Mileidy Verdial Canales, 26 anni, è stata trovata morta all'interno della villa in cui lavorava come colf il 26 maggio 2019 a Borgarello, piccolo comune in provincia di Pavia.‍[1]

La donna era ospitata dal proprietario Enrico Lanati, 48 anni, imprenditore della zona e commerciante di materiali ferrosi. A scoprire il cadavere della ventiseienne di origini cubane sono stati due parenti di Lanati nel primo pomeriggio. Costoro stavano provando da diverse ore a mettersi in contatto con l'uomo, senza avere risposte. Dunque, preoccupati, si sono recati sul posto dove hanno rinvenuto il corpo della vittima senza vita in camera da letto. Sono stati poi allertati i soccorsi e i carabinieri. Da un primo esame medico sono stati evidenziati dei segni sul collo della colf, elementi che lascerebbero presupporre che sia deceduta dopo essere stata strangolata. L'aggressione sarebbe avvenuta in mattinata, probabilmente al culmine di una violenta lite.

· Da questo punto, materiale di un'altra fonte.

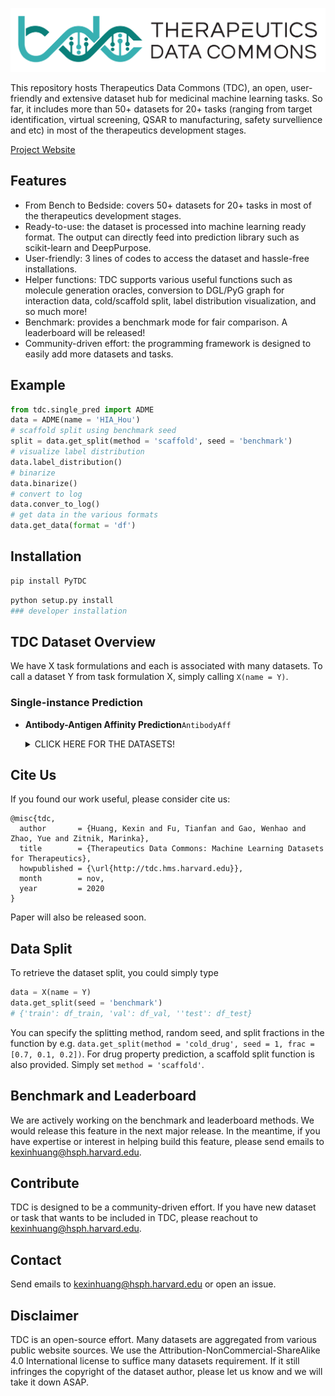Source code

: <p align="center"><img src="fig/logo.png" alt="logo" width="600px" /></p>

This repository hosts Therapeutics Data Commons (TDC), an open, user-friendly and extensive dataset hub for medicinal machine learning tasks. So far, it includes more than 50+ datasets for 20+ tasks (ranging from target identification, virtual screening, QSAR to manufacturing, safety survellience and etc) in most of the therapeutics development stages. 

[Project Website](tdc.hms.harvard.edu)

## Features

- From Bench to Bedside: covers 50+ datasets for 20+ tasks in most of the therapeutics development stages.
- Ready-to-use: the dataset is processed into machine learning ready format. The output can directly feed into prediction library such as scikit-learn and DeepPurpose. 
- User-friendly: 3 lines of codes to access the dataset and hassle-free installations.
- Helper functions: TDC supports various useful functions such as molecule generation oracles, conversion to DGL/PyG graph for interaction data, cold/scaffold split, label distribution visualization, and so much more! 
- Benchmark: provides a benchmark mode for fair comparison. A leaderboard will be released!
- Community-driven effort: the programming framework is designed to easily add more datasets and tasks.

## Example
```python
from tdc.single_pred import ADME
data = ADME(name = 'HIA_Hou')
# scaffold split using benchmark seed
split = data.get_split(method = 'scaffold', seed = 'benchmark')
# visualize label distribution
data.label_distribution()
# binarize 
data.binarize()
# convert to log
data.conver_to_log()
# get data in the various formats
data.get_data(format = 'df')
```

## Installation

```bash
pip install PyTDC
```

```bash
python setup.py install 
### developer installation
```

## TDC Dataset Overview
We have X task formulations and each is associated with many datasets. To call a dataset Y from task formulation X, simply calling ```X(name = Y)```.

### Single-instance Prediction

* <b>Antibody-Antigen Affinity Prediction</b>```AntibodyAff```
	<details>
	<summary>CLICK HERE FOR THE DATASETS!</summary>

	Dataset Name  | Description| Reference | Type | Stats
	------------  | ------------------------ | ----------- | ----------- | -----------
	SAbDab <br> `AntibodyAff(name = 'ProteinAntigen_SAbDab')` </br> | Antibody-antigen affinity measures the efficacy of the antibody to the antigen. Processed from SAbDab dataset, where we only use protein/peptide antigens for sequence compatbility. The features are amino acid sequence.| [Dunbar, James, et al. "SAbDab: the structural antibody database." Nucleic acids research 42.D1 (2014): D1140-D1146.](https://academic.oup.com/nar/article-abstract/42/D1/D1140/1044118) | Regression | 493
	</details>

## Cite Us

If you found our work useful, please consider cite us:
```
@misc{tdc,
  author       = {Huang, Kexin and Fu, Tianfan and Gao, Wenhao and Zhao, Yue and Zitnik, Marinka},
  title        = {Therapeutics Data Commons: Machine Learning Datasets for Therapeutics},
  howpublished = {\url{http://tdc.hms.harvard.edu}},
  month        = nov,
  year         = 2020
}
```
Paper will also be released soon.

## Data Split

To retrieve the dataset split, you could simply type
```python 
data = X(name = Y)
data.get_split(seed = 'benchmark')
# {'train': df_train, 'val': df_val, ''test': df_test}
```
You can specify the splitting method, random seed, and split fractions in the function by e.g. `data.get_split(method = 'cold_drug', seed = 1, frac = [0.7, 0.1, 0.2])`. For drug property prediction, a scaffold split function is also provided. Simply set `method = 'scaffold'`. 

## Benchmark and Leaderboard

We are actively working on the benchmark and leaderboard methods. We would release this feature in the next major release. In the meantime, if you have expertise or interest in helping build this feature, please send emails to kexinhuang@hsph.harvard.edu.

## Contribute

TDC is designed to be a community-driven effort. If you have new dataset or task that wants to be included in TDC, please reachout to kexinhuang@hsph.harvard.edu. 

## Contact

Send emails to kexinhuang@hsph.harvard.edu or open an issue.

## Disclaimer

TDC is an open-source effort. Many datasets are aggregated from various public website sources. We use the Attribution-NonCommercial-ShareAlike 4.0 International license to suffice many datasets requirement. If it still infringes the copyright of the dataset author, please let us know and we will take it down ASAP.

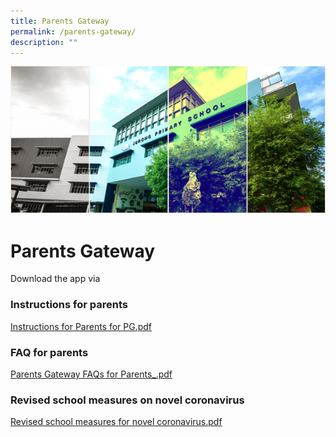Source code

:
 ```yaml
---
title: Parents Gateway
permalink: /parents-gateway/
description: ""
---
```

![](/images/Banner.png)

Parents Gateway 
================

  
Download the app via


### Instructions for parents

  
[Instructions for Parents for PG.pdf](/files/Instructions%20for%20Parents%20%20for%20PG.pdf)
  

### FAQ for parents

  
[Parents Gateway FAQs for Parents_.pdf](/files/Parents%20Gateway%20FAQs%20for%20Parents_.pdf)
  

### Revised school measures on novel coronavirus

[Revised school measures for novel coronavirus.pdf](/files/Revised%20school%20measures%20for%20novel%20coronavirus.pdf)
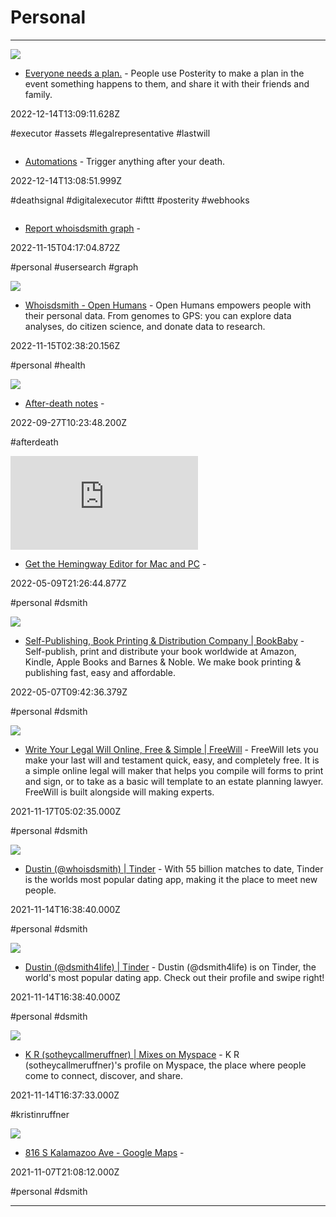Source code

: # Personal

---

![](https://0.0.0.0:1313/cover.jpg)

- [Everyone needs a plan.](https://posterity.life) - People use Posterity to make a plan in the event something happens to them, and share it with their friends and family.

2022-12-14T13:09:11.628Z

#executor #assets #legalrepresentative #lastwill

![]()

- [Automations](https://posterity.life/automations) - Trigger anything after your death.

2022-12-14T13:08:51.999Z

#deathsignal #digitalexecutor #ifttt #posterity #webhooks

![]()

- [Report whoisdsmith graph](https://mthrfckr.static.app/report_whoisdsmith_graph.html) - 

2022-11-15T04:17:04.872Z

#personal #usersearch #graph

![](https://rdl.ink/render/https%3A%2F%2Fwww.openhumans.org%2FWhoisdsmith)

- [Whoisdsmith - Open Humans](https://www.openhumans.org/Whoisdsmith) - Open Humans empowers people with their personal data. From genomes to GPS: you can explore data analyses, do citizen science, and donate data to research.

2022-11-15T02:38:20.156Z

#personal #health

![](https://idied.org/assets/summary_large_image.png)

- [After-death notes](https://idied.org/?auth=true&newUser=true) - 

2022-09-27T10:23:48.200Z

#afterdeath

![](https://rdl.ink/render/https%3A%2F%2Fhemingwayapp.com%2Fdesktop.html)

- [Get the Hemingway Editor for Mac and PC](https://hemingwayapp.com/desktop.html) - 

2022-05-09T21:26:44.877Z

#personal #dsmith

![](https://www.bookbaby.com/images/og/og-homepage.jpg)

- [Self-Publishing, Book Printing & Distribution Company | BookBaby](https://www.bookbaby.com) - Self-publish, print and distribute your book worldwide at Amazon, Kindle, Apple Books and Barnes & Noble. We make book printing & publishing fast, easy and affordable.

2022-05-07T09:42:36.379Z

#personal #dsmith

![](https://www.freewill.com/og_image.png)

- [Write Your Legal Will Online, Free & Simple | FreeWill](https://www.freewill.com/will/final/download) - FreeWill lets you make your last will and testament quick, easy, and completely free. It is a simple online legal will maker that helps you compile will forms to print and sign, or to take as a basic will template to an estate planning lawyer. FreeWill is built alongside will making experts.

2021-11-17T05:02:35.000Z

#personal #dsmith

![](https://tinder.com/static/tinder.png)

- [Dustin (@whoisdsmith) | Tinder](https://tinder.com/@whoisdsmith) - With 55 billion matches to date, Tinder is the worlds most popular dating app, making it the place to meet new people.

2021-11-14T16:38:40.000Z

#personal #dsmith

![](https://tinder.com/static/tinder.png)

- [Dustin (@dsmith4life) | Tinder](https://tinder.com/@dsmith4life) - Dustin (@dsmith4life) is on Tinder, the world's most popular dating app. Check out their profile and swipe right!

2021-11-14T16:38:40.000Z

#personal #dsmith

![](https://a4-images.myspacecdn.com/images03/21/5143bac73c9544619ce15c527aa9b5c4/600x600.jpg)

- [K R (sotheycallmeruffner) | Mixes on Myspace](https://myspace.com/sotheycallmeruffner) - K R (sotheycallmeruffner)'s profile on Myspace, the place where people come to connect, discover, and share.

2021-11-14T16:37:33.000Z

#kristinruffner

![](http://geo0.ggpht.com/cbk?cb_client=maps_sv.tactile&output=thumbnail&thumb=2&panoid=lPFBz8CSZiO9d9rxFLUwyA&w=900&h=900&yaw=283&pitch=0&thumbfov=75&ll=42.263095,-84.964030)

- [816 S Kalamazoo Ave - Google Maps](https://www.google.com/maps/place/816+S+Kalamazoo+Ave,+Marshall,+MI+49068/@42.2631408,-84.9640633,3a,15y,284.26h,59.92t/data=!3m6!1e1!3m4!1sfewaNjkM0-PZoPq3gktHCQ!2e0!7i16384!8i8192!4m5!3m4!1s0x8817e2ea6fb4028d:0x5e1dcb37d85a66c5!8m2!3d42.2631508!4d-84.9643404) - 

2021-11-07T21:08:12.000Z

#personal #dsmith

---


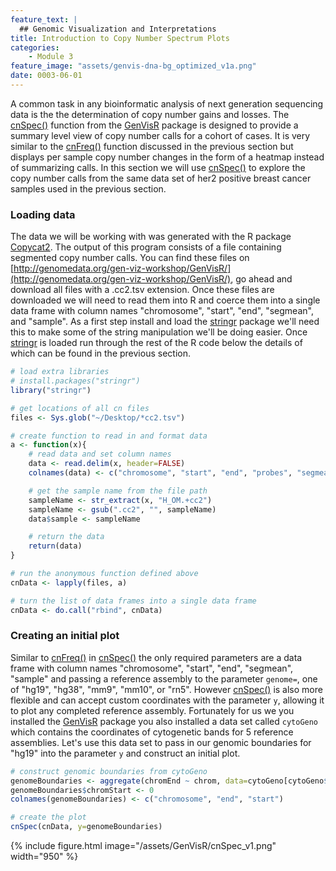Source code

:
 ```yaml
---
feature_text: |
  ## Genomic Visualization and Interpretations
title: Introduction to Copy Number Spectrum Plots
categories:
    - Module 3
feature_image: "assets/genvis-dna-bg_optimized_v1a.png"
date: 0003-06-01
---
```


A common task in any bioinformatic analysis of next generation sequencing data is the the determination of copy number gains and losses. The [cnSpec()](https://www.rdocumentation.org/packages/GenVisR/versions/1.0.4/topics/cnSpec) function from the [GenVisR](https://bioconductor.org/packages/release/bioc/html/GenVisR.html) package is designed to provide a summary level view of copy number calls for a cohort of cases. It is very similar to the [cnFreq()](https://www.rdocumentation.org/packages/GenVisR/versions/1.0.4/topics/cnFreq) function discussed in the previous section but displays per sample copy number changes in the form of a heatmap instead of summarizing calls. In this section we will use [cnSpec()](https://www.rdocumentation.org/packages/GenVisR/versions/1.0.4/topics/cnSpec) to explore the copy number calls from the same data set of her2 positive breast cancer samples used in the previous section.

### Loading data
The data we will be working with was generated with the R package [Copycat2](https://github.com/abelhj/cc2). The output of this program consists of a file containing segmented copy number calls. You can find these files on [http://genomedata.org/gen-viz-workshop/GenVisR/](http://genomedata.org/gen-viz-workshop/GenVisR/), go ahead and download all files with a .cc2.tsv extension. Once these files are downloaded we will need to read them into R and coerce them into a single data frame with column names "chromosome", "start", "end", "segmean", and "sample". As a first step install and load the [stringr](https://cran.r-project.org/web/packages/stringr/index.html) package we'll need this to make some of the string manipulation we'll be doing easier. Once [stringr](https://cran.r-project.org/web/packages/stringr/index.html) is loaded run through the rest of the R code below the details of which can be found in the previous section.

```R
# load extra libraries
# install.packages("stringr")
library("stringr")

# get locations of all cn files
files <- Sys.glob("~/Desktop/*cc2.tsv")

# create function to read in and format data
a <- function(x){
    # read data and set column names
    data <- read.delim(x, header=FALSE)
    colnames(data) <- c("chromosome", "start", "end", "probes", "segmean")

    # get the sample name from the file path
    sampleName <- str_extract(x, "H_OM.+cc2")
    sampleName <- gsub(".cc2", "", sampleName)
    data$sample <- sampleName

    # return the data
    return(data)
}

# run the anonymous function defined above
cnData <- lapply(files, a)

# turn the list of data frames into a single data frame
cnData <- do.call("rbind", cnData)
```

### Creating an initial plot
Similar to [cnFreq()](https://www.rdocumentation.org/packages/GenVisR/versions/1.0.4/topics/cnFreq) in [cnSpec()](https://www.rdocumentation.org/packages/GenVisR/versions/1.0.4/topics/cnSpec) the only required parameters are a data frame with column names "chromosome", "start", "end", "segmean", "sample" and passing a reference assembly to the parameter `genome=`, one of "hg19", "hg38", "mm9", "mm10", or "rn5". However [cnSpec()](https://www.rdocumentation.org/packages/GenVisR/versions/1.0.4/topics/cnSpec) is also more flexible and can accept custom coordinates with the parameter `y`, allowing it to plot any completed reference assembly. Fortunately for us we you installed the [GenVisR]() package you also installed a data set called `cytoGeno` which contains the coordinates of cytogenetic bands for 5 reference assemblies. Let's use this data set to pass in our genomic boundaries for "hg19" into the parameter `y` and construct an initial plot.

```R
# construct genomic boundaries from cytoGeno
genomeBoundaries <- aggregate(chromEnd ~ chrom, data=cytoGeno[cytoGeno$genome=="hg19",], max)
genomeBoundaries$chromStart <- 0
colnames(genomeBoundaries) <- c("chromosome", "end", "start")

# create the plot
cnSpec(cnData, y=genomeBoundaries)
```

{% include figure.html image="/assets/GenVisR/cnSpec_v1.png" width="950" %}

I militari giunti sulla scena del crimine hanno cercato immediatamente di mettersi in contatto col proprietario dell'abitazione. Sono subito iniziate le ricerche e nelle ore successive Lanati è stato ritrovato morto nelle campagne di Vellezzo Bellini (Pavia). Aveva lasciato la villa in sella al proprio scooter. Si è suicidato sparandosi in testa con una pistola, illegalmente detenuta. Al cognato aveva inviato un messaggio in cui dichiarava di voler farla finita e si scusava per ciò che aveva commesso. Per questo motivo lui e la moglie (sorella del suicida) si erano precipitati alla villa temendo il peggio.

Il movente del gesto è sconosciuto. Secondo gli investigatori, il rapporto tra i due defunti andava oltre la semplice collaborazione lavorativa. Mileidy era sposata, ma non si vedeva col marito da diversi anni. Il congiunto, interrogato dagli inquirenti nei giorni successivi, non sapeva che sua moglie fosse morta.‍[2][3]

Note

  1. Omicidio-suicidio a Borgarello, strangola la colf poi si spara. Giornale di Pavia. Archiviato dall'originale. Consultato il 10 giugno 2019.
  2. Borgarello, strangolata nella villa: denaro e gelosia i possibili moventi. La Provincia Pavese. Archiviato dall'originale. Consultato il 15 giugno 2019.
  3. Domani le autopsie sui cadaveri di Mileidy e di Enrico Lanati. La Provincia Pavese. Archiviato dall'originale. Consultato il 15 giugno 2019.